Personal information
- Full name: Geoff A. Cayzer
- Date of birth: 7 August 1945 (age 79)
- Original team(s): Caulfield Grammarians Football Club
- Height: 191 cm (6 ft 3 in)
- Weight: 89 kg (196 lb)
- Position(s): Ruckman

Playing career^{1}
- Years: Club / Games (Goals)
- 1967, 1971: St Kilda / 4 (5)
- ^{1} Playing statistics correct to the end of 1971.

= Geoff Cayzer =

Australian rules footballer

Geoff Cayzer (born 7 August 1945) is a former Australian rules footballer who played for St Kilda in the Victorian Football League (VFL).

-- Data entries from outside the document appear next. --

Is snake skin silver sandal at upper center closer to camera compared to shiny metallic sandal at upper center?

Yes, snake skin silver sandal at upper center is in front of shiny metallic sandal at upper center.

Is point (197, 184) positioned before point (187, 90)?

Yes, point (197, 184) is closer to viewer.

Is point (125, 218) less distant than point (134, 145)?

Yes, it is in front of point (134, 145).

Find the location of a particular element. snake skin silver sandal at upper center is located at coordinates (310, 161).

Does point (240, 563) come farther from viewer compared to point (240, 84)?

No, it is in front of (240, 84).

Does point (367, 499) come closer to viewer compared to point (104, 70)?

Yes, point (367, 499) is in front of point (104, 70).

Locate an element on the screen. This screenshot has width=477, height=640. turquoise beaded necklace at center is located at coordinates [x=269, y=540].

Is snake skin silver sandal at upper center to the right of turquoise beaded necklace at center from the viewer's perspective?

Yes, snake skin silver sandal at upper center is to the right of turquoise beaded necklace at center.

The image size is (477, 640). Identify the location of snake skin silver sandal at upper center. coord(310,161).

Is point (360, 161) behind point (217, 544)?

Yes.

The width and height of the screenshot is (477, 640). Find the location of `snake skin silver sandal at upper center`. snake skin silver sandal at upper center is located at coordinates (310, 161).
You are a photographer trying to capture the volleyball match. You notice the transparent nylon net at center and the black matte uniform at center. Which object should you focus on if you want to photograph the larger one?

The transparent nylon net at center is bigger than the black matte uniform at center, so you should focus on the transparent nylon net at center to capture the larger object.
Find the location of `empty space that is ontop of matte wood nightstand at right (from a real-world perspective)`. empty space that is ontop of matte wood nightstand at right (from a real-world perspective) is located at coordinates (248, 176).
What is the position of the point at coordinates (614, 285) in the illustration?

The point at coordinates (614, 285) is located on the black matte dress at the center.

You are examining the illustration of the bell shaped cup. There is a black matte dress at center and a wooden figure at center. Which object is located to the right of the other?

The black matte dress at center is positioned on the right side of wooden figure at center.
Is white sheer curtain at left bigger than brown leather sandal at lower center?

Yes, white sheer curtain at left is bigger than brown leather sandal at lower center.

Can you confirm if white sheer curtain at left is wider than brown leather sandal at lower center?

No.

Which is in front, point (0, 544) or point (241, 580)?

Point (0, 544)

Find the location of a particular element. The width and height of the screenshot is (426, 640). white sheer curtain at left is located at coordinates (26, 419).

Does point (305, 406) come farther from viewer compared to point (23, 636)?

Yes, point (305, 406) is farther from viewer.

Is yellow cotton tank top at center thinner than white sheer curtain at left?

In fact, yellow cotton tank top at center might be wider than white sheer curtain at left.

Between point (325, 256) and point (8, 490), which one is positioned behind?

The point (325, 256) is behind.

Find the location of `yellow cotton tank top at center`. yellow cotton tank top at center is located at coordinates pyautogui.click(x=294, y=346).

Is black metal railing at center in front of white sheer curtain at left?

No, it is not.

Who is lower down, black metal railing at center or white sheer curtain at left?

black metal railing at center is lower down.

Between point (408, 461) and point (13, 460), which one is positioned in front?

In the opening round of the 1967 VFL season, against Footscray at Moorabbin Oval, Cayzer made his league debut and kicked three goals. He made two further appearances that year and the following season joined Latrobe where he was a member of their 1969 and 1970 NWFU premiership teams.

A left footer, Cayzer was given another opportunity by St Kilda in 1971 but could only manage to break into the seniors once. He returned to Latrobe in 1972 for another premiership and represented Tasmania in the 1975 Knockout Carnival.

Cayzer is now the managing director at Cayzer Real Estate in Melbourne.